Que faire alors de nos colères ? Les entendre et les reconnaître ne serait-ce que pour éviter que les positions ne se crispent. Prêt d’intention, interprétation, contrainte sont les trois invariants du conflit. Or, très souvent, ils prennent racine dans des colères qui ne trouvent pas à s’exprimer. Inconfortables, les conflits ne sont pas une fatalité. Ils ne doivent donc pas être à tout prix esquivés. Il existe une “conflictualité authentique” qui cherche à expliquer “ce qui fait souffrir ou cause de l’incompréhension”. “La conflictualité authentique, poursuit Sophie Galabru, est celle où chacun est capable d’entendre le désaccord, la différence, la souffrance. Cela ne vaut pas désaffection ou désertion de la relation mais, bien au contraire, son acceptation.

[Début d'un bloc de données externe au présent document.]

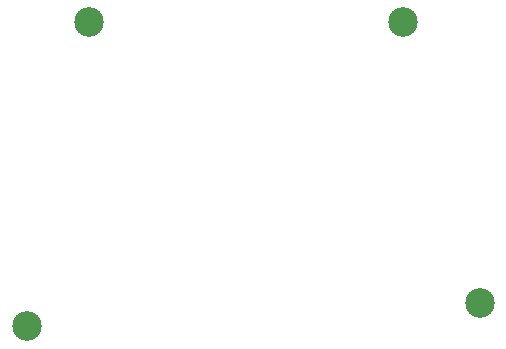
<source format=gbr>
%TF.GenerationSoftware,KiCad,Pcbnew,6.0.7-1.fc35*%
%TF.CreationDate,2022-11-04T20:07:34+01:00*%
%TF.ProjectId,Ring,52696e67-2e6b-4696-9361-645f70636258,rev?*%
%TF.SameCoordinates,Original*%
%TF.FileFunction,Copper,L2,Bot*%
%TF.FilePolarity,Positive*%
%FSLAX46Y46*%
G04 Gerber Fmt 4.6, Leading zero omitted, Abs format (unit mm)*
G04 Created by KiCad (PCBNEW 6.0.7-1.fc35) date 2022-11-04 20:07:34*
%MOMM*%
%LPD*%
G01*
G04 APERTURE LIST*
%TA.AperFunction,ViaPad*%
%ADD10C,2.500000*%
%TD*%
G04 APERTURE END LIST*
D10*
%TO.N,*%
X170930000Y-100470000D03*
X137820000Y-76680000D03*
X164460000Y-76680000D03*
X132580000Y-102370000D03*
%TD*%
M02*

</source>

La colère exprimée est preuve d’espoir et d’estime, la colère entendue est preuve de l’accueil de l’autre”. La colère exprimée signifie que nous avons encore l’énergie d’interroger la nature et la qualité de la relation qui nous lie. Pour la maintenir, l’entretenir autrement ou mieux la rompre.
Marianne Fougère
Plume vagabonde et indépendante
* Sophie Galabru, Le visage de nos colères, Paris, Flammarion, 2022. Toutes les citations en italiques sont issues de cet essai.